A kindred result is reached if, not content with the word "emerges," we try to imagine a process answering to that word. The word implies some medium out of which some existence previously concealed gradually appears—at first vaguely and at last distinctly. Can Mr. Balfour say that, apart from any impressions given to him in the course of education and subsequent culture, such a representable emergence has taken place in him? If so, one implication is that his mind differs, not in elevation only, but in nature, from certain minds which have been so placed as to prevent communication of theological ideas from without; for it has been shown that among deaf-mutes who have received no religious instruction, no idea of God exists. Hence, in the absence of proof to the contrary, we must say that that high conception of a deity which exists in the minds of Mr. Balfour and others has had an historical origin. By what steps has it been reached? Beginning with the days when, as we are told, God walked in the garden of Eden, there has been a gradual falling away of human attributes—first of all the physical structure and accompanying needs, such as those which Abraham ministered to; then the lower desires and passions which later Hebrew books imply; until through many changes—now reactions toward cruder and coarser ideas, and now advances toward more refined ones—there has been formed the present conception, in which there remain only certain highest intellectual and moral traits, possessed in a degree transcending human imagination. So that, in fact, the movement of thought by which the existing consciousness has been reached is exactly the reverse of the movement alleged by Mr. Balfour. The word "emerges" implies progress from the imperceptible, through the vague, to the distinct; whereas the actual progress has been from the distinct, through the more and more vague, to the imperceptible, or rather to the scarcely conceivable, or literally inconceivable. So that when collated with the implied change, the word "emerges" is also found to stand for a pseud-idea.

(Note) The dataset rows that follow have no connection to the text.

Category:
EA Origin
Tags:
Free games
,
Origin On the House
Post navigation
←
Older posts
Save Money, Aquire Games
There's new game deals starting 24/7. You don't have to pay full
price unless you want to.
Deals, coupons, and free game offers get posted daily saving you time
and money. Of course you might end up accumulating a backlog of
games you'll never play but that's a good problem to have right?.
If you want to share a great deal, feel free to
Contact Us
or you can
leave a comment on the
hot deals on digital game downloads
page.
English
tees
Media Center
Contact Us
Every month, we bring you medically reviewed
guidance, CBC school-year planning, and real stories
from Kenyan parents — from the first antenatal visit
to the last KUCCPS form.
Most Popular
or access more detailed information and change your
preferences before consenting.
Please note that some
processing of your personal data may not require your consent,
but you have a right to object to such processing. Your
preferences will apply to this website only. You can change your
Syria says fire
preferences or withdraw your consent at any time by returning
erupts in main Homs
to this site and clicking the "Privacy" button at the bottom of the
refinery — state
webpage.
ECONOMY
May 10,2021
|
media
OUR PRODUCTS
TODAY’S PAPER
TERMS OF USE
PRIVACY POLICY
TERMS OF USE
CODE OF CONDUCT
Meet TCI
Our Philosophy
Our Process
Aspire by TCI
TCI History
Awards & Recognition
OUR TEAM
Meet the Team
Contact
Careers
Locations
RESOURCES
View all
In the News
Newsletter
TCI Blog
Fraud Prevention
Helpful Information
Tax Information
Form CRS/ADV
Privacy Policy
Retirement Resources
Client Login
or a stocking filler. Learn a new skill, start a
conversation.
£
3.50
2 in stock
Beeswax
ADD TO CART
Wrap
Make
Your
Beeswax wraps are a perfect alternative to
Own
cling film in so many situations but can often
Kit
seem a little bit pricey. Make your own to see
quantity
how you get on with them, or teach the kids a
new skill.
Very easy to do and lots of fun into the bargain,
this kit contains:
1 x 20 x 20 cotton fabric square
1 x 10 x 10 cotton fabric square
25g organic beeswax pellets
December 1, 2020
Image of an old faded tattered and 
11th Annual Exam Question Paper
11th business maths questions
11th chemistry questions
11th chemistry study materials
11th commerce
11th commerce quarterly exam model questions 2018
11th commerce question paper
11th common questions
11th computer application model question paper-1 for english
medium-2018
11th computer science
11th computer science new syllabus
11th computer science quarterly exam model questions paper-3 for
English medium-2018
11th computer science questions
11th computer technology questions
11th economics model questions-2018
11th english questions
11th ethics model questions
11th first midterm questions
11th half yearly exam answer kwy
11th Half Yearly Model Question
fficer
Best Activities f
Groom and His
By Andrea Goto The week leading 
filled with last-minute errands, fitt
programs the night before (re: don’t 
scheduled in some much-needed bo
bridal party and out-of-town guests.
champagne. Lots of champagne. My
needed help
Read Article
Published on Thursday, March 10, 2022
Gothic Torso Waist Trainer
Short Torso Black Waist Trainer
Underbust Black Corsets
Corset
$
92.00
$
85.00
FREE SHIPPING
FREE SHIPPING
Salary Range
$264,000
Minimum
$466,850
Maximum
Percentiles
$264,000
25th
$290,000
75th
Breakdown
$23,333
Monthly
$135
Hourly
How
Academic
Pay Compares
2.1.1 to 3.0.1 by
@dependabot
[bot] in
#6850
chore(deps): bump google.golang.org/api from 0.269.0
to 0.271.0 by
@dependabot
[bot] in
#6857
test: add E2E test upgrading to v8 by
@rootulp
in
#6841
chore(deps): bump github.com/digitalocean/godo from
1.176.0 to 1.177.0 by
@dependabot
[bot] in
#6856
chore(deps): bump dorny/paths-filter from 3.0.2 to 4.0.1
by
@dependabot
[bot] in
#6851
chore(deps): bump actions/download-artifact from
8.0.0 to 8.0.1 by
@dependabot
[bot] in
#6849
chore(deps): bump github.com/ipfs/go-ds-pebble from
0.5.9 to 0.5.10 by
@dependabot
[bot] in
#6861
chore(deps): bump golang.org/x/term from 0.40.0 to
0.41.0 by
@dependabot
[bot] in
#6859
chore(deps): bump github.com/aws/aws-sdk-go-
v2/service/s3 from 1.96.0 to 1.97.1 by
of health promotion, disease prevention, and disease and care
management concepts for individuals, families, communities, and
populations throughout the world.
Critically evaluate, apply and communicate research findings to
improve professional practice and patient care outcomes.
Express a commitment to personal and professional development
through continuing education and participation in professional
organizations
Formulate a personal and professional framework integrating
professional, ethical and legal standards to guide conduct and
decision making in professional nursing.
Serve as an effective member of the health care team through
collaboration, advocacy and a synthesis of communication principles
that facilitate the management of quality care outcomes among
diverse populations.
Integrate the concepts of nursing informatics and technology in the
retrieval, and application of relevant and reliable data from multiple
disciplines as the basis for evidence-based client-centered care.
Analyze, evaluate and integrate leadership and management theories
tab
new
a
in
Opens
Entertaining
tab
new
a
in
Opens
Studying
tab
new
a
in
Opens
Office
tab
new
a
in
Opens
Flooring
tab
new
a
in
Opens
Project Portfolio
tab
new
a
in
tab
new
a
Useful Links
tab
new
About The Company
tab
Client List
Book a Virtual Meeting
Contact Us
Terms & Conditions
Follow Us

The difference between Mr. Balfour's consciousness of that which lies behind Appearance, and the consciousness of those he opposes (or, at least, of such of them as do not assume that there can be Appearance without anything which appears), is that whereas he persists in supposing himself to have thoughts when, under close examination, all the components of thoughts have vanished, they candidly admit that with the vanishing of such components all thoughts have ceased; leaving only a consciousness which can not be put into any form. Not only have they dropped those early conceptions which imply that the Power manifested in thirty millions of suns made a bargain with Abraham not only have they ceased to believe that such inferior passions as jealousy, anger and revenge can be felt by an Energy which pervades infinity; but they have surrendered themselves to the final conclusion that not even the highest mental attributes conceivable by us, can be predicated of that Existence which fills all Space for all Time.
It is not that they wish to do this, but that they must: self-deception is the alternative. There is no pleasure in the consciousness of being an infinitesimal bubble on a globe that is itself infinitesimal compared with the totality of things.
Those on whom the unpitying rush of changes inflicts sufferings which are often without remedy, find no consolation in the thought that they are at the mercy of forces which cause, indifferently, now the destruction of a sun and now the death of an animalcule. Contemplation of a Universe which is without conceivable beginning or imaginable end and without intelligible purpose yields no satisfaction. The desire to know what it all means is no less strong in the agnostic than in others, and raises sympathy with them. Failing utterly to find any interpretation himself, he feels a regretful inability to accept the interpretation they offer.